* SUPPLIED TEXT
== Segment start ==

Matt Logie

Current position
- Title: Head coach
- Team: Montana State
- Conference: Big Sky
- Record: 50–50 (.500)

Biographical details
- Born: September 10, 1980 (age 45) Mercer Island, Washington, U.S.
- Alma mater: Lehigh University (2003)

Coaching career (HC unless noted)
- 2004–2006: Lehigh (assistant)
- 2007–2009: Lehigh (assistant)
- 2009–2011: Lehigh (associate head coach)
- 2011–2019: Whitworth
- 2019–2023: Point Loma
- 2023–present: Montana State

Administrative career (AD unless noted)
- 2003–2004: Lehigh (director of basketball operations)
- 2006–2007: Kent State (director of basketball operations)

Head coaching record
- Overall: 326–108 (.751)
- Tournaments: 0–1 (NCAA D1) 2–3 (NCAA D2) 6–7 (NCAA D3)

Accomplishments and honors

Championships
- Big Sky tournament (2024)

= Matt Logie =

American basketball coach

Matt Logie (born September 10, 1980) is an American college basketball coach who is the current head coach of the Montana State Bobcats men's basketball team.

==Playing career==
Logie played four years at Lehigh where he started in 114 games. In his career, he averaged 13.4 points per game, 2.6 rebounds per game, and 1.4 assists per game.

==Coaching career==
Logie began his coaching career as the director of basketball operations at his alma mater Lehigh before being elevated to an assistant coach. He then serve as the director of basketball operations for Kent State for a single season before returning to Lehigh as an assistant, where he'd rise to associate head coach.

In 2011, Logie accepted his first head coaching position at Whitworth where he compiled a 194–34 record with five Northwest Conference regular season titles along with six NWC conference tournament titles, while making the NCAA tournament in seven of eight seasons. He'd move on to the head coaching position at Point Loma Nazarene where in three seasons he'd post an 82–23 record, guiding the Sea Lions to two Pacific West Conference tournament titles, along with a perfect 20–0 conference record during the 2022–23 season.

== Segment end ==

* CHECK YOUR UNDERSTANDING
• a. According to the Matt Logie article, what record did Logie compile as head coach at Whitworth?
• b. Carry on the Matt Logie article from its final sentence.
The data come from a source separate from the Matt Logie article.

Stored data entries
== Segment start ==

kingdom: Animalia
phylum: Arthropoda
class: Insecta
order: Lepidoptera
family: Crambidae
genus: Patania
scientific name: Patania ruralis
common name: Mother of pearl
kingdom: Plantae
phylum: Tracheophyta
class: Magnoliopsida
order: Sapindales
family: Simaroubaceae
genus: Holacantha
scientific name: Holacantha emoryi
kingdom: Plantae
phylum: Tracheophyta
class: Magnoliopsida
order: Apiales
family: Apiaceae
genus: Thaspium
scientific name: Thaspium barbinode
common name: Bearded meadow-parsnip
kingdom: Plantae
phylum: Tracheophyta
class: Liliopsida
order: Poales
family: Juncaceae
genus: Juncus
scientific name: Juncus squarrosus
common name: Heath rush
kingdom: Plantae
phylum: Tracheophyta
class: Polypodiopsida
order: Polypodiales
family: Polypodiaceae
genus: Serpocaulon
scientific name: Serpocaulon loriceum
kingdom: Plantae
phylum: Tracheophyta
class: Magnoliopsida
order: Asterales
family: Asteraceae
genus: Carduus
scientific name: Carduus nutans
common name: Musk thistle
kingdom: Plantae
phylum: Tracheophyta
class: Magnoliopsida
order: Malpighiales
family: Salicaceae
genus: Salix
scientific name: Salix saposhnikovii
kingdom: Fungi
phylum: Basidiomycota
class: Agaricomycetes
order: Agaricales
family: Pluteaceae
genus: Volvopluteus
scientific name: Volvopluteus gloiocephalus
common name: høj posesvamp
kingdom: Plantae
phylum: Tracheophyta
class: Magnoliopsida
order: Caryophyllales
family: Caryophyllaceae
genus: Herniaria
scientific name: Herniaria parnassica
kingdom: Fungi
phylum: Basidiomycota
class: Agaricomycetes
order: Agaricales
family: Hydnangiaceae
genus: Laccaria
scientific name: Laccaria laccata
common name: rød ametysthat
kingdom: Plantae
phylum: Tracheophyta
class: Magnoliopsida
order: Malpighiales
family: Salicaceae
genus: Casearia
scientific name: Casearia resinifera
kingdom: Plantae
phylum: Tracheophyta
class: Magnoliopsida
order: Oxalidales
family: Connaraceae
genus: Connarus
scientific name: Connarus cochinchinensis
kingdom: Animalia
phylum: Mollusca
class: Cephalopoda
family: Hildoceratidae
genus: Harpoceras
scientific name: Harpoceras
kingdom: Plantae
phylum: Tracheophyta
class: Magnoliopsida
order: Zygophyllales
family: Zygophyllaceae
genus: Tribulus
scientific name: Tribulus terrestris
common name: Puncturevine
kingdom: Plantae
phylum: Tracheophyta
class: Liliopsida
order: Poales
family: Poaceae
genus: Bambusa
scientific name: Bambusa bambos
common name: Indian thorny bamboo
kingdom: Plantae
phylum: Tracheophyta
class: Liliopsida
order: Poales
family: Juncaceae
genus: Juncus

== Segment end ==

* ANSWERS GIVEN
• a. 194–34

• b.
On April 17, 2023, Logie was hired by Montana State as their next head coach replacing Danny Sprinkle who departed for the head coaching job at Utah State.

==Head coaching record==
===NCAA DI===

Statistics overview
| Season | Team | Overall | Conference | Standing | Postseason |
Montana State Bobcats (Big Sky) (2023–present)
| 2023–24 | Montana State | 17–18 | 9–9 | 5th | NCAA Division I First Four |
| 2024–25 | Montana State | 15–18 | 9–9 | T–5th |  |
| 2025–26 | Montana State | 18–14 | 12–6 | 2nd |  |
| Montana State: |  | 50–50 (.500) | 30–24 (.556) |  |  |  |  |  |
| Total: |  | 50–50 (.500) |  |  |  |  |  |  |  |
National champion Postseason invitational champion Conference regular season champion Conference regular season and conference tournament champion Division regular season champion Division regular season and conference tournament champion Conference tournament champion

===NCAA DIII===

Statistics overview
| Season | Team | Overall | Conference | Standing | Postseason |
Whitworth Pirates (NWC) (2011–2019)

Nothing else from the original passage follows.